■ Supplied text:
How to prevent features to interact with each other in python XGBClassifier model


I have trained this model:

model = XGBClassifier( #XGBClassifier
    objective='binary:logistic',
    base_score=0.5, 
    booster='gbtree', 
    colsample_bylevel=1,
    colsample_bynode=1, 
    colsample_bytree=1,
    enable_categorical=False, 
    gamma=2, 
    gpu_id=-1,
    importance_type=None, 
    interaction_constraints='',
    learning_rate=0.1, 
    max_delta_step=0,
    max_depth=3,
    min_child_weight=7, 
    monotone_constraints='(1,1,1,1,1)',
    n_jobs=1, 
    nthread=1, 
    num_parallel_tree=1,
    predictor='auto',
    random_state=0, 
    reg_alpha=0, 
    reg_lambda=1,
    scale_pos_weight=1, 
    silent=True, 
    subsample=0.8,
    tree_method='exact',
    validate_parameters=1, 
    pred_contribs=True,  
    verbose=True)

■ The task: Please continue the XGBClassifier post from the point where it stops. You won't need the entries.

Extracted data entries:
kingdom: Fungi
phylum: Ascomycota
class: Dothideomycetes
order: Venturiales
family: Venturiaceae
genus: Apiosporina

■ Response area:
model.fit(X, Y)

The X dataframe has 5 predictive features. Is there a way to prevent that those 5 features interact with each other by editing the parameters in the XGBClassifier code?


Solution

  • If you change interaction_constraints=[] it will enforce that the features cannot interact.

    If you want to verify that this is the case, you could interrogate the individual tree outputs by doing something like

    trees = model.get_booster().get_dump()
    

    and then inspecting trees[0],trees[1] etc you will see that only one feature can exist per tree.